--- GIVEN DATA ---
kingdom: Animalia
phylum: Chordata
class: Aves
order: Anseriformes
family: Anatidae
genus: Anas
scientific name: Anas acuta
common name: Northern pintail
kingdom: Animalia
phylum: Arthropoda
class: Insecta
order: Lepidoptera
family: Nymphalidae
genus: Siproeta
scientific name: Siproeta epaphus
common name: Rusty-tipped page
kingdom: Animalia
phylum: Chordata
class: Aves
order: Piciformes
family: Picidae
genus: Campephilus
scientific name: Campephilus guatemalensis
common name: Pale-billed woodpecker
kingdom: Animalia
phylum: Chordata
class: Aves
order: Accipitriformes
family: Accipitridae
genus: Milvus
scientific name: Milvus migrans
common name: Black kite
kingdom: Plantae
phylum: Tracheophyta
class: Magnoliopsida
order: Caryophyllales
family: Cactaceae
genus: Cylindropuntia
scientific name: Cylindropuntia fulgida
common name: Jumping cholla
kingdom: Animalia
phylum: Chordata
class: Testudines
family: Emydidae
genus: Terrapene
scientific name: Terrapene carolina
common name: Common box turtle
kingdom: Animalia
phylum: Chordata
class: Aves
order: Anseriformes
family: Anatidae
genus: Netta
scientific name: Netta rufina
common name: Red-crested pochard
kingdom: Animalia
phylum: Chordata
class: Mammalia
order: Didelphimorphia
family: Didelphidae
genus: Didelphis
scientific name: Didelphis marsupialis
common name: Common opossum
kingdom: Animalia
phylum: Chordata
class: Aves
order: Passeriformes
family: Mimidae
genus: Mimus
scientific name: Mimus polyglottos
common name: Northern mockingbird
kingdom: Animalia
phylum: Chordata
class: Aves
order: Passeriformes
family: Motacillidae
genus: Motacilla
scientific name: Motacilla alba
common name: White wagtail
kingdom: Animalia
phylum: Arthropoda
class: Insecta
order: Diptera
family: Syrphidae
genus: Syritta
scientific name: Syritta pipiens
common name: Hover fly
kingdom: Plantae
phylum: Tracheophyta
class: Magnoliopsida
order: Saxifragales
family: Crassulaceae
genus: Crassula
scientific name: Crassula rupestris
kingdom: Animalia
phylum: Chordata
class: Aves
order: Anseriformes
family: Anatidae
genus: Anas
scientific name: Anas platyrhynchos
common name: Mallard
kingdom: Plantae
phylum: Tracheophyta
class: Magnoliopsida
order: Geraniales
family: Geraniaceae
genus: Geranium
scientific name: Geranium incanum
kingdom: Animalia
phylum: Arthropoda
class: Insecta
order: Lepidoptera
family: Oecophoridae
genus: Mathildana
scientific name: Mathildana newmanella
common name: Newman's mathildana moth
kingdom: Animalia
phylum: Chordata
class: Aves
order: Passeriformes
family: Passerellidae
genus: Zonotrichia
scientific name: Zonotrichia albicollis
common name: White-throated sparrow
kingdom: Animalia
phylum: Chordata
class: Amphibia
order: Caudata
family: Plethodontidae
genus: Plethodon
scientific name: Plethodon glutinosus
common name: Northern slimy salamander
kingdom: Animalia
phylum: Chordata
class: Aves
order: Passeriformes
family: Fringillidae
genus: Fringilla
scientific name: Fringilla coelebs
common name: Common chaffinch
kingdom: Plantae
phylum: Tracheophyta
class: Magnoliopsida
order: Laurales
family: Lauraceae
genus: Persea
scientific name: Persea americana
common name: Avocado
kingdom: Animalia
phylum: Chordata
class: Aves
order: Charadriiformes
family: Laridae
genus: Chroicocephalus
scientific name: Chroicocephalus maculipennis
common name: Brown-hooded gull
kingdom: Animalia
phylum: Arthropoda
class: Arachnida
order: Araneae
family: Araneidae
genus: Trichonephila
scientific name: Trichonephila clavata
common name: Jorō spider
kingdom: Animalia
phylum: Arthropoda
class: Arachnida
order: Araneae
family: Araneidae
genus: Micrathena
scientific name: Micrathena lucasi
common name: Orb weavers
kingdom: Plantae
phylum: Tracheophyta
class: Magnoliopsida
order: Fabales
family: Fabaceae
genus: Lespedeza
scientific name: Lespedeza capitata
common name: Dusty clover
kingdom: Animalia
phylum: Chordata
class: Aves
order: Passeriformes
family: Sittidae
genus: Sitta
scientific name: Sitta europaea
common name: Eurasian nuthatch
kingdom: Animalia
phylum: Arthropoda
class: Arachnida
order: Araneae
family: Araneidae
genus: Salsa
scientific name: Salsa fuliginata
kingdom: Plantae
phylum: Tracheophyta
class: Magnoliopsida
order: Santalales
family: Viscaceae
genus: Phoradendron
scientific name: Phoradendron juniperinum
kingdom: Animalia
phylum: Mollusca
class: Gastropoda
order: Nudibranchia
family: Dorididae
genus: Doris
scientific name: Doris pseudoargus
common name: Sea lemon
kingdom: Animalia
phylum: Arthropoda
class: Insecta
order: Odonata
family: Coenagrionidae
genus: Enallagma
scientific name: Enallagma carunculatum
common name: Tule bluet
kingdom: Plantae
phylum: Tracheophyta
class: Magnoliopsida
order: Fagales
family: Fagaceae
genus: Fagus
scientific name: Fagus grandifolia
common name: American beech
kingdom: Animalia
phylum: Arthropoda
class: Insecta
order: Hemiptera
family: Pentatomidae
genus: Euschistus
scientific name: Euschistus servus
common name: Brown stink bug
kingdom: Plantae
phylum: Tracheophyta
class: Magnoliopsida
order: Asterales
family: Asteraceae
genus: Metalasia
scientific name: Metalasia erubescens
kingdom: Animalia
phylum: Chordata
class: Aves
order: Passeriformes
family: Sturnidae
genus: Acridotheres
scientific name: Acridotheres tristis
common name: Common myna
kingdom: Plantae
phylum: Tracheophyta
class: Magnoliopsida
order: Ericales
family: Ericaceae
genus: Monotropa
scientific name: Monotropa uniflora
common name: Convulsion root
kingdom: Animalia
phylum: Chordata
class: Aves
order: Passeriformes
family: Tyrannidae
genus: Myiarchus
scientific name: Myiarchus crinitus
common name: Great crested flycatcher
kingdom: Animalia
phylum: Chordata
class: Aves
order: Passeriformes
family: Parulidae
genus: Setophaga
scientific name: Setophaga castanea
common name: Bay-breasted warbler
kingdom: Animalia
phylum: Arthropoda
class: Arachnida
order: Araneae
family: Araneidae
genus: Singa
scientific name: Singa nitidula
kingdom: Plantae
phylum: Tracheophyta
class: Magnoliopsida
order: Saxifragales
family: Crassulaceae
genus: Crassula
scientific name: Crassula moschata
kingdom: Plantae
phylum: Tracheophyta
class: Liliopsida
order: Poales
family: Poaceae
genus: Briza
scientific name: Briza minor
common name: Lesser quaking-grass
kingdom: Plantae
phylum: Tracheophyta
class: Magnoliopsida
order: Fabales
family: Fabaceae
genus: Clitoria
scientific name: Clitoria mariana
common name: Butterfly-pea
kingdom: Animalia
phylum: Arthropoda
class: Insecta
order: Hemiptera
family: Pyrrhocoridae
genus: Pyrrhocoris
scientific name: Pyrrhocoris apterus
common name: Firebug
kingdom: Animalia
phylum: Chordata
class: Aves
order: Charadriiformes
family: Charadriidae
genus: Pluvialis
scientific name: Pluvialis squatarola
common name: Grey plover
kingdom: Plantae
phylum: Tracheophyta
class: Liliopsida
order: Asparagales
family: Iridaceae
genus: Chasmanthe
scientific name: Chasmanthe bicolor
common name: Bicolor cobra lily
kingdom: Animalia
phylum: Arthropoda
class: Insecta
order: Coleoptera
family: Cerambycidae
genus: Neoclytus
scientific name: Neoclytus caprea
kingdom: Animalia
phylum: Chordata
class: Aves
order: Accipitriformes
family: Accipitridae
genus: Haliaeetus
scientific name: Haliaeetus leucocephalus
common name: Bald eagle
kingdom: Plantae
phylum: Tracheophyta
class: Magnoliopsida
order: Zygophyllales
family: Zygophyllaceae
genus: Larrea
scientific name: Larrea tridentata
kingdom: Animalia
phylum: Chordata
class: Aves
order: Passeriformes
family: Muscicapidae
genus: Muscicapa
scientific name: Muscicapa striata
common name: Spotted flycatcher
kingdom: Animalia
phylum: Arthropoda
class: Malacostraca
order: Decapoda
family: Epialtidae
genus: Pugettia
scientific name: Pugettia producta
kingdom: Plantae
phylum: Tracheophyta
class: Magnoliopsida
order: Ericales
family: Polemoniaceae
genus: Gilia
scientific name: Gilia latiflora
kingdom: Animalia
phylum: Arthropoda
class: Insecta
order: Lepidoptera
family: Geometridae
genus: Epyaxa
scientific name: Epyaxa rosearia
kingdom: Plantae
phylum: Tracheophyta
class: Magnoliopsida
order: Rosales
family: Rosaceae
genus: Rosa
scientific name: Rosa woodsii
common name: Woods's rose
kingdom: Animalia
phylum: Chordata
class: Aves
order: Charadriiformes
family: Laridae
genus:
---
**DIRECTION**. Rewrite the stretch from the line containing "common name: Sea lemon" through the line containing "scientific name: Monotropa uniflora", changing "common name" to "vernacular name" and leaving everything else unchanged.

**EXPECTED OUTPUT**.
vernacular name: Sea lemon
kingdom: Animalia
phylum: Arthropoda
class: Insecta
order: Odonata
family: Coenagrionidae
genus: Enallagma
scientific name: Enallagma carunculatum
vernacular name: Tule bluet
kingdom: Plantae
phylum: Tracheophyta
class: Magnoliopsida
order: Fagales
family: Fagaceae
genus: Fagus
scientific name: Fagus grandifolia
vernacular name: American beech
kingdom: Animalia
phylum: Arthropoda
class: Insecta
order: Hemiptera
family: Pentatomidae
genus: Euschistus
scientific name: Euschistus servus
vernacular name: Brown stink bug
kingdom: Plantae
phylum: Tracheophyta
class: Magnoliopsida
order: Asterales
family: Asteraceae
genus: Metalasia
scientific name: Metalasia erubescens
kingdom: Animalia
phylum: Chordata
class: Aves
order: Passeriformes
family: Sturnidae
genus: Acridotheres
scientific name: Acridotheres tristis
vernacular name: Common myna
kingdom: Plantae
phylum: Tracheophyta
class: Magnoliopsida
order: Ericales
family: Ericaceae
genus: Monotropa
scientific name: Monotropa uniflora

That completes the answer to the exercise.